> WHAT TO WORK ON
Can you update the material from its start through the line containing "Ustrezna kozmetika – dodatna zaščita", replacing "plesa" with "plavanja" and leaving everything else unchanged?
::: SOURCE RECORDS :::
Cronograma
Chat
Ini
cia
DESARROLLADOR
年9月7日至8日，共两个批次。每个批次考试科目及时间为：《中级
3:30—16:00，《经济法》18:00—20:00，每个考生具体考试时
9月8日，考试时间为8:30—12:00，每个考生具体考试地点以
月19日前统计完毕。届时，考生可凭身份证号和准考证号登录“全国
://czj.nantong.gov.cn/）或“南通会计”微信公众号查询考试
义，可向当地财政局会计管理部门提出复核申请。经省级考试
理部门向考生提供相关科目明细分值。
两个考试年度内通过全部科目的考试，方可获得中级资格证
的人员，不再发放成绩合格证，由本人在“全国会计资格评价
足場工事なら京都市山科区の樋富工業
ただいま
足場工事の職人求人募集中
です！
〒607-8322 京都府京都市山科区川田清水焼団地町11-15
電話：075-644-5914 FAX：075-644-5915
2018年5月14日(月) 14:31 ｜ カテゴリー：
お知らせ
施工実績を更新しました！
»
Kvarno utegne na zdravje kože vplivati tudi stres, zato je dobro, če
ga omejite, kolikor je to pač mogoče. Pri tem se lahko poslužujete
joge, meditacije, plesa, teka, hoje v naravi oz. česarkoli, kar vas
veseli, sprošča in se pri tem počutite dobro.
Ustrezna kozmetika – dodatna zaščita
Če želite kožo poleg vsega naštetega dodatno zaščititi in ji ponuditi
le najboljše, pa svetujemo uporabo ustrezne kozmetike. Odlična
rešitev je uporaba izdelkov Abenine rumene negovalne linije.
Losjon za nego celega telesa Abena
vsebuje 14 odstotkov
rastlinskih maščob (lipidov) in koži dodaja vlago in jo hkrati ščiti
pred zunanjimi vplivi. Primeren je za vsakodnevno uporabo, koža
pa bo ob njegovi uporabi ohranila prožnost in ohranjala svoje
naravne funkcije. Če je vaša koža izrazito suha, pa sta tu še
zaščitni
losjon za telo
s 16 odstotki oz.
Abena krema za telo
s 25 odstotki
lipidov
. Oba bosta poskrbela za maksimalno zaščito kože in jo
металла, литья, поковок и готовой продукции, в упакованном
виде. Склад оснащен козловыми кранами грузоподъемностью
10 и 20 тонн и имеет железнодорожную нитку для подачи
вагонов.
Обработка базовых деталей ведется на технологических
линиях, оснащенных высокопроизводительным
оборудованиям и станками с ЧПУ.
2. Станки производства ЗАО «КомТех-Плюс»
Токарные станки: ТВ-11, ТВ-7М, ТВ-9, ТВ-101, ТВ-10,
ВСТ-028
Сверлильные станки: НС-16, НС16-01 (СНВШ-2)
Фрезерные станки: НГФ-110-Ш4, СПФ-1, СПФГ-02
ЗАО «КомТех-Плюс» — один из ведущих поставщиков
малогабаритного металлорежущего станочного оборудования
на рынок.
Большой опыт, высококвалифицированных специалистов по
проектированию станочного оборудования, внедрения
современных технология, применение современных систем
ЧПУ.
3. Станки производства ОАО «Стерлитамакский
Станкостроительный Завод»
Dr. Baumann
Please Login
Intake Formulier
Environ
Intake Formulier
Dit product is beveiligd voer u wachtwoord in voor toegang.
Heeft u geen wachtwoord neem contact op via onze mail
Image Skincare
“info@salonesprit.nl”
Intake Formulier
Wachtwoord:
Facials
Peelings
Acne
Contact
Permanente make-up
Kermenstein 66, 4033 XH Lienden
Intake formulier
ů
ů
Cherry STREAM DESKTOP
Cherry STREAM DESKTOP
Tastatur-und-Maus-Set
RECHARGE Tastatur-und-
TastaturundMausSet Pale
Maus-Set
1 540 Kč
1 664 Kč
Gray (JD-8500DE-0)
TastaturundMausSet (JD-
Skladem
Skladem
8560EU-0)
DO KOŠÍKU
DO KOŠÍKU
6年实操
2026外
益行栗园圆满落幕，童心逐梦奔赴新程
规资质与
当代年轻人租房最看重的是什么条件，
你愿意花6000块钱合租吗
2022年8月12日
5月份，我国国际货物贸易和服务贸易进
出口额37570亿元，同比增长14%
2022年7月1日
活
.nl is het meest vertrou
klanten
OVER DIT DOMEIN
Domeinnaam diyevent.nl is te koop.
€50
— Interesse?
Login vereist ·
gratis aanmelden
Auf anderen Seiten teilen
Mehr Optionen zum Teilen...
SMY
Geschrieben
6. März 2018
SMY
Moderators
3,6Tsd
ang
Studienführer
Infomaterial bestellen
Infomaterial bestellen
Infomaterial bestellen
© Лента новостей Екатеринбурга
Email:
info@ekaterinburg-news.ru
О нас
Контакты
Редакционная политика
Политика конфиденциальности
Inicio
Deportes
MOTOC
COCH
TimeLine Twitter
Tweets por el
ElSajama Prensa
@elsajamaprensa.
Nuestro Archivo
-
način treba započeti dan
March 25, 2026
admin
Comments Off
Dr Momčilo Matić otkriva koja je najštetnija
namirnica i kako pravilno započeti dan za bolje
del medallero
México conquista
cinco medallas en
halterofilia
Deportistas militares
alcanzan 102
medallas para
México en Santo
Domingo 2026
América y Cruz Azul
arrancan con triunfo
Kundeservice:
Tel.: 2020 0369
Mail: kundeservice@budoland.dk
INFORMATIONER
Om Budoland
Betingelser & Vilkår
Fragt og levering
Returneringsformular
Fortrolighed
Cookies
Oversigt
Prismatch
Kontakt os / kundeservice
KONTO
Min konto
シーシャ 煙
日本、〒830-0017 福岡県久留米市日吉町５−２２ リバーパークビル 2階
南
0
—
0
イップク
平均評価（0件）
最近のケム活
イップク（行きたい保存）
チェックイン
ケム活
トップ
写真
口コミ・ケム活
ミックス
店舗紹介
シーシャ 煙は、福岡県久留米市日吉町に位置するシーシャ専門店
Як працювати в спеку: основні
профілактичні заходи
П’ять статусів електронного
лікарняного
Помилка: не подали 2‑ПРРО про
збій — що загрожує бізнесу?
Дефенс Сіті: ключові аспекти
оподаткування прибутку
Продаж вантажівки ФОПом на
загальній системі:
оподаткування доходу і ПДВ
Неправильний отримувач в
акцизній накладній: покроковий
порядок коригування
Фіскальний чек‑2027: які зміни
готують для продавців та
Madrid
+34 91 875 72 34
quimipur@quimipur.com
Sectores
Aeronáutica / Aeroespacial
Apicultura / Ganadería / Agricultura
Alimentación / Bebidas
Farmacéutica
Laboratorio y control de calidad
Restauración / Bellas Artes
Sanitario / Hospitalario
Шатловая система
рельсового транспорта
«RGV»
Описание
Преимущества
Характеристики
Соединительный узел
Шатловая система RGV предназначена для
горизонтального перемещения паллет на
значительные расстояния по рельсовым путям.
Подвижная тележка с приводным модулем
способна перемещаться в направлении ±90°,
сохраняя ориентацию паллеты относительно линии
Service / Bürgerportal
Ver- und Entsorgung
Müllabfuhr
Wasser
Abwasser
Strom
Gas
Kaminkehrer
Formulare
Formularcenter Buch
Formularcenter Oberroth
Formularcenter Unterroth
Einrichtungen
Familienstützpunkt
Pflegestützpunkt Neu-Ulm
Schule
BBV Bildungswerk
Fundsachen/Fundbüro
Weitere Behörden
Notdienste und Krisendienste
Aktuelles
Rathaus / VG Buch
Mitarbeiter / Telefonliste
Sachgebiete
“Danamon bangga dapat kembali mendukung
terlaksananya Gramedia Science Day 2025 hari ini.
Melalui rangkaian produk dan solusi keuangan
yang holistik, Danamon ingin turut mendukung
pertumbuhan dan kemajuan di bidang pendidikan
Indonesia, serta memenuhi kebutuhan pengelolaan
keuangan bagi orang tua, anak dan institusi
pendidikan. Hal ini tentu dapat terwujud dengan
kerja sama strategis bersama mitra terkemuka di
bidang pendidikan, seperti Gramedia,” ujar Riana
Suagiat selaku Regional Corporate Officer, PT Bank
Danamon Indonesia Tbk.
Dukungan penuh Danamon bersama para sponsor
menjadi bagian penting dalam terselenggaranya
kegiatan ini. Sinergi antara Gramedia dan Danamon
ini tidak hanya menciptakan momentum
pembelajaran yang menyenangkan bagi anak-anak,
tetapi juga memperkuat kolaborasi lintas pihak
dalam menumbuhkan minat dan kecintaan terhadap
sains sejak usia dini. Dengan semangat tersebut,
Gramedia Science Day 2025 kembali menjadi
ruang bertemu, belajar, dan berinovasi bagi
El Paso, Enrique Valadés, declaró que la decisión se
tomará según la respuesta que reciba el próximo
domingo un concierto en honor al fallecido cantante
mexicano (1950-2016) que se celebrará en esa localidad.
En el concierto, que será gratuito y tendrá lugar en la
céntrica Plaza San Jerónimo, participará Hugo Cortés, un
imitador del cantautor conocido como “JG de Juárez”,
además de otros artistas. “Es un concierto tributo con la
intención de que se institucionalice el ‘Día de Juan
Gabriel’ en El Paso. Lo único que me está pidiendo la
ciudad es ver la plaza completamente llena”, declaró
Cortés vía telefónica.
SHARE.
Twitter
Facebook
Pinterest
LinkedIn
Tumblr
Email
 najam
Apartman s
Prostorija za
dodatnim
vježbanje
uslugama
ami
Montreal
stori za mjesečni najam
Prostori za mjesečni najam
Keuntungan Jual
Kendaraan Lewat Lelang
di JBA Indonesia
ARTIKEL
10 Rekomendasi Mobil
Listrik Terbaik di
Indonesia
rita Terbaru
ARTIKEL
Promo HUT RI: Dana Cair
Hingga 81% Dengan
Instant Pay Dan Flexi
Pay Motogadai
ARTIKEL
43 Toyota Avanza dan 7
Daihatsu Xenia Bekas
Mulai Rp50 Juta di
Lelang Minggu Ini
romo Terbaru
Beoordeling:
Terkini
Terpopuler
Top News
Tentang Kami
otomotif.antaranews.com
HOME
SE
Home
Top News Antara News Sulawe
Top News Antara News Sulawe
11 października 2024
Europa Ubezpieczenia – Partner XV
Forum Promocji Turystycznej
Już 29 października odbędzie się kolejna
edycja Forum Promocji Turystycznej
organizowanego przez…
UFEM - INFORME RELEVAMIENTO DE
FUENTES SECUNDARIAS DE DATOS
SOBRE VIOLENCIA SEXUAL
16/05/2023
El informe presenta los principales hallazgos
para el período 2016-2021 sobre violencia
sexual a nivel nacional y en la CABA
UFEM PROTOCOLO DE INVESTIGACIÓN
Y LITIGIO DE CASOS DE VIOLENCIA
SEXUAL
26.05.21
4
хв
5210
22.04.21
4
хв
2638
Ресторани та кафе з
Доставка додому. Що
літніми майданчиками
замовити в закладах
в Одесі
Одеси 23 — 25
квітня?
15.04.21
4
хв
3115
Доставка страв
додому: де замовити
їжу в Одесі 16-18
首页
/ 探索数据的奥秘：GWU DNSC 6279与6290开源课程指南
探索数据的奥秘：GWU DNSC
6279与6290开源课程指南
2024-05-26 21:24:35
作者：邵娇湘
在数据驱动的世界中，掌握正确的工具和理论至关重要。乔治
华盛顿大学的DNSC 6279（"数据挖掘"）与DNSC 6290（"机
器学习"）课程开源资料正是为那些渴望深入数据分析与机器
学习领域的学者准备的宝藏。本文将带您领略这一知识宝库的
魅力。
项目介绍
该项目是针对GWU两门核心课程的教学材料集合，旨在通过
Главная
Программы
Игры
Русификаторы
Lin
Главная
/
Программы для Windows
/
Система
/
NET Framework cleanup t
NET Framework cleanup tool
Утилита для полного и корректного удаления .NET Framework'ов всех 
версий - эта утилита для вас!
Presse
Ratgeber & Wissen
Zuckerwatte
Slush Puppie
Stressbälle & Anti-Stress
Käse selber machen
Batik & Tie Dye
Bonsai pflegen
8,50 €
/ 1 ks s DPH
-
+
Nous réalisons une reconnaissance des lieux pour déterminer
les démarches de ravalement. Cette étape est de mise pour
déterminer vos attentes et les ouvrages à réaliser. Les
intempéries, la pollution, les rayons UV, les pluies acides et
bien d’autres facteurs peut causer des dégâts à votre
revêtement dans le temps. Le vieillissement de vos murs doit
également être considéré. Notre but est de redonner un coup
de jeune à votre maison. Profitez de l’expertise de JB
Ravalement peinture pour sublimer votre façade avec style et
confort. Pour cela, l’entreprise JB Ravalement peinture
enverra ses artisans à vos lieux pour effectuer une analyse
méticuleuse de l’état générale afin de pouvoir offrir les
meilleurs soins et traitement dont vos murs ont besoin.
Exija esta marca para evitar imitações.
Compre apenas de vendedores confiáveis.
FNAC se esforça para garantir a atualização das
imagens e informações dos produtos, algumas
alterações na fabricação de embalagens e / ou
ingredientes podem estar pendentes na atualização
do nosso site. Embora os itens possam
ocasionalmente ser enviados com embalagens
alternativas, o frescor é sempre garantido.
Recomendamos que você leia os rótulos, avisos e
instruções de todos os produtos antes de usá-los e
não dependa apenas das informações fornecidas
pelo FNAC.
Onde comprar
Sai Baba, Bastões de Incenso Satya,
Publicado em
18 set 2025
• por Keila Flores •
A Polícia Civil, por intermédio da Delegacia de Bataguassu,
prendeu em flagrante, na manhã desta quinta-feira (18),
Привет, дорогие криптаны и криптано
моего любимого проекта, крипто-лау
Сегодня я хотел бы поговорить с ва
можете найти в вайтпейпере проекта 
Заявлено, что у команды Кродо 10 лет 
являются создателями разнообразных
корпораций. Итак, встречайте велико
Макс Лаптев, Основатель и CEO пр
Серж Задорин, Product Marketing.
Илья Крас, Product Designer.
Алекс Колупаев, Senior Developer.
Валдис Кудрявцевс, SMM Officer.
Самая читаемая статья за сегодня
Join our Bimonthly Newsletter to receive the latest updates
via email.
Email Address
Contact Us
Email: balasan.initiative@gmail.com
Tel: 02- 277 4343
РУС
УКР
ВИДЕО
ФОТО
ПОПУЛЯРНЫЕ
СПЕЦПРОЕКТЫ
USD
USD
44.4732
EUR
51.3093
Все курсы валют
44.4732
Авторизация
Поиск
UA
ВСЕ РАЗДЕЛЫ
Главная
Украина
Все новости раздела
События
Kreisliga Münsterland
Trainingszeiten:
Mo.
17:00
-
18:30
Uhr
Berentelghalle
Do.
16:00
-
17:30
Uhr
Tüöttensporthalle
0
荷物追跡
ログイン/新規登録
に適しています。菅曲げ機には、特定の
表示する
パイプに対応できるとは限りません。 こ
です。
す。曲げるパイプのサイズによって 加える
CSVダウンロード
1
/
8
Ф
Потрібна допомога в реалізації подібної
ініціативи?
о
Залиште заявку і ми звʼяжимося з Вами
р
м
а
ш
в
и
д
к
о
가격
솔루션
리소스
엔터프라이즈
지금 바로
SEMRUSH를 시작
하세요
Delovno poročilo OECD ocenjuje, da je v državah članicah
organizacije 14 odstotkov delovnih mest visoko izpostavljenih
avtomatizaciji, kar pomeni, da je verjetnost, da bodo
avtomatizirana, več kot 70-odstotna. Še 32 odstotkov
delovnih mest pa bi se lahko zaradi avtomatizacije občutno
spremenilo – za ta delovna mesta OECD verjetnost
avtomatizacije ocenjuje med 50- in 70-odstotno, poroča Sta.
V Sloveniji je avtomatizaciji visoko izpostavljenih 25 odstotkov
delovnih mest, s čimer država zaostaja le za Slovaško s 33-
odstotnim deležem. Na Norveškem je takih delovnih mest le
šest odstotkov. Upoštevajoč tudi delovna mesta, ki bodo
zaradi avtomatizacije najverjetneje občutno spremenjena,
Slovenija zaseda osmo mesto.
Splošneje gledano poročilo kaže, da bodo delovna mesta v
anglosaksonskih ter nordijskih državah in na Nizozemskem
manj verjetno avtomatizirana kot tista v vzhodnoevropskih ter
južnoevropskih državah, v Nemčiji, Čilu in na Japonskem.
:::
> ANSWER FOR THE TASK
Cronograma
Chat
Ini
cia
DESARROLLADOR
年9月7日至8日，共两个批次。每个批次考试科目及时间为：《中级
3:30—16:00，《经济法》18:00—20:00，每个考生具体考试时
9月8日，考试时间为8:30—12:00，每个考生具体考试地点以
月19日前统计完毕。届时，考生可凭身份证号和准考证号登录“全国
://czj.nantong.gov.cn/）或“南通会计”微信公众号查询考试
义，可向当地财政局会计管理部门提出复核申请。经省级考试
理部门向考生提供相关科目明细分值。
两个考试年度内通过全部科目的考试，方可获得中级资格证
的人员，不再发放成绩合格证，由本人在“全国会计资格评价
足場工事なら京都市山科区の樋富工業
ただいま
足場工事の職人求人募集中
です！
〒607-8322 京都府京都市山科区川田清水焼団地町11-15
電話：075-644-5914 FAX：075-644-5915
2018年5月14日(月) 14:31 ｜ カテゴリー：
お知らせ
施工実績を更新しました！
»
Kvarno utegne na zdravje kože vplivati tudi stres, zato je dobro, če
ga omejite, kolikor je to pač mogoče. Pri tem se lahko poslužujete
joge, meditacije, plavanja, teka, hoje v naravi oz. česarkoli, kar vas
veseli, sprošča in se pri tem počutite dobro.
Ustrezna kozmetika – dodatna zaščita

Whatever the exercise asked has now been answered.